━━ Records for processing
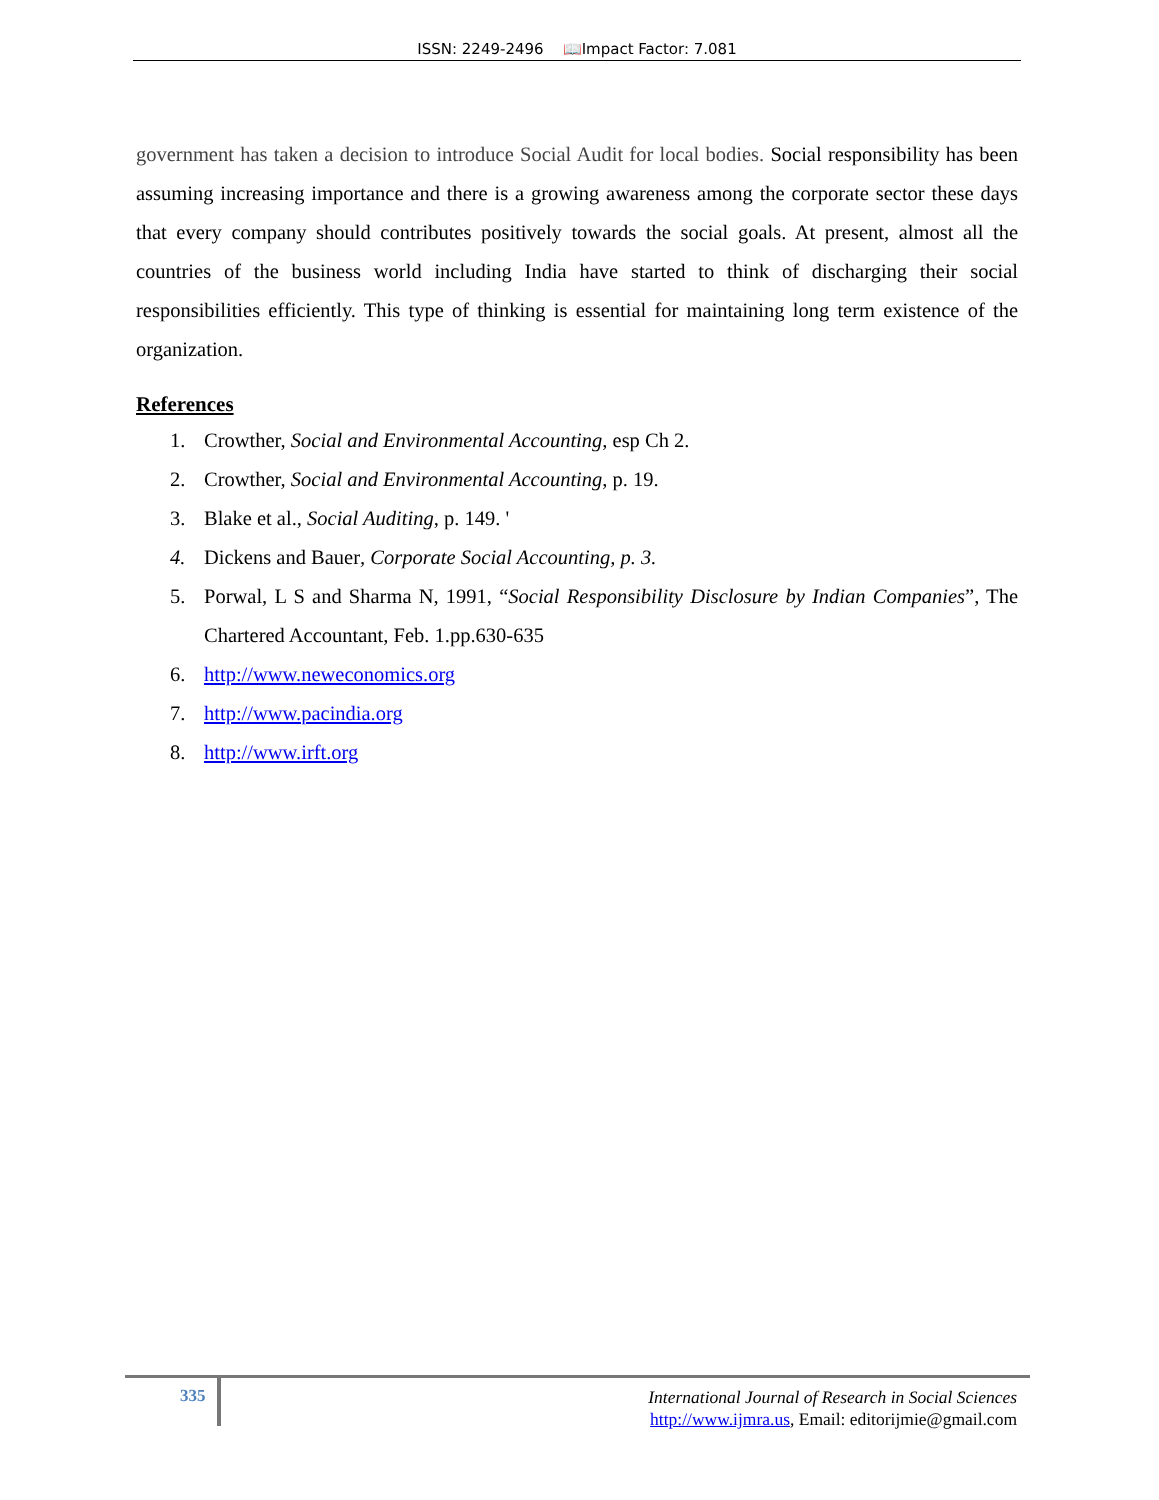ISSN: 2249-2496 📖Impact Factor: 7.081
government has taken a decision to introduce Social Audit for local bodies. Social responsibility has been assuming increasing importance and there is a growing awareness among the corporate sector these days that every company should contributes positively towards the social goals. At present, almost all the countries of the business world including India have started to think of discharging their social responsibilities efficiently. This type of thinking is essential for maintaining long term existence of the organization.
References
1. Crowther, Social and Environmental Accounting, esp Ch 2.
2. Crowther, Social and Environmental Accounting, p. 19.
3. Blake et al., Social Auditing, p. 149. '
4. Dickens and Bauer, Corporate Social Accounting, p. 3.
5. Porwal, L S and Sharma N, 1991, “Social Responsibility Disclosure by Indian Companies”, The Chartered Accountant, Feb. 1.pp.630-635
6. http://www.neweconomics.org
7. http://www.pacindia.org
8. http://www.irft.org
335
International Journal of Research in Social Sciences
http://www.ijmra.us, Email: editorijmie@gmail.com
━━━━
#### [Action item]
Output all the material verbatim, skipping every image.

#### [Answer space]
ISSN: 2249-2496 📖Impact Factor: 7.081
government has taken a decision to introduce Social Audit for local bodies. Social responsibility has been assuming increasing importance and there is a growing awareness among the corporate sector these days that every company should contributes positively towards the social goals. At present, almost all the countries of the business world including India have started to think of discharging their social responsibilities efficiently. This type of thinking is essential for maintaining long term existence of the organization.
References
1. Crowther, Social and Environmental Accounting, esp Ch 2.
2. Crowther, Social and Environmental Accounting, p. 19.
3. Blake et al., Social Auditing, p. 149. '
4. Dickens and Bauer, Corporate Social Accounting, p. 3.
5. Porwal, L S and Sharma N, 1991, “Social Responsibility Disclosure by Indian Companies”, The Chartered Accountant, Feb. 1.pp.630-635
6. http://www.neweconomics.org
7. http://www.pacindia.org
8. http://www.irft.org
335
International Journal of Research in Social Sciences
http://www.ijmra.us, Email: editorijmie@gmail.com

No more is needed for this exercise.